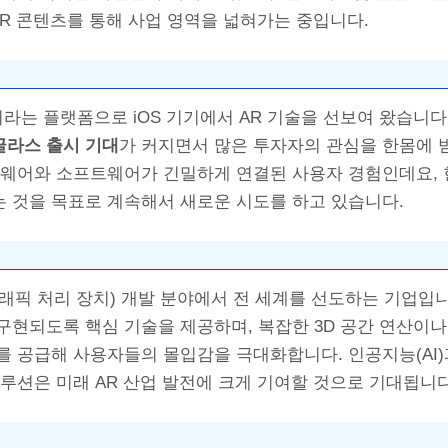
AR 콘텐츠를 통해 사업 영역을 넓혀가는 중입니다.
라는 플랫폼으로 iOS 기기에서 AR 기술을 선보여 왔습니다.
 글라스 출시 기대
가 커지면서 많은 투자자의 관심을 한몸에 
드웨어와 소프트웨어가 긴밀하게 연결된 사용자 경험인데요, 
 것을 목표로 계속해서 새로운 시도를 하고 있습니다.
래픽 처리 장치) 개발 분야에서 전 세계를 선도하는 기업입니다
구현되도록 핵심 기술을 제공하며, 복잡한 3D 공간 연산이나
를 공급해 사용자들의 몰입감을 극대화합니다. 인공지능(AI
루션은 미래 AR 산업 발전에 크게 기여할 것으로 기대됩니다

■ Problem ■
Precisely the line with "가 커지면서 많은 투자자의 관심을 한몸에" and the lines after it, up to the last line of the entries above, are to be reproduced, and nothing more.

■ Task response ■
가 커지면서 많은 투자자의 관심을 한몸에 
드웨어와 소프트웨어가 긴밀하게 연결된 사용자 경험인데요, 
 것을 목표로 계속해서 새로운 시도를 하고 있습니다.
래픽 처리 장치) 개발 분야에서 전 세계를 선도하는 기업입니다
구현되도록 핵심 기술을 제공하며, 복잡한 3D 공간 연산이나
를 공급해 사용자들의 몰입감을 극대화합니다. 인공지능(AI
루션은 미래 AR 산업 발전에 크게 기여할 것으로 기대됩니다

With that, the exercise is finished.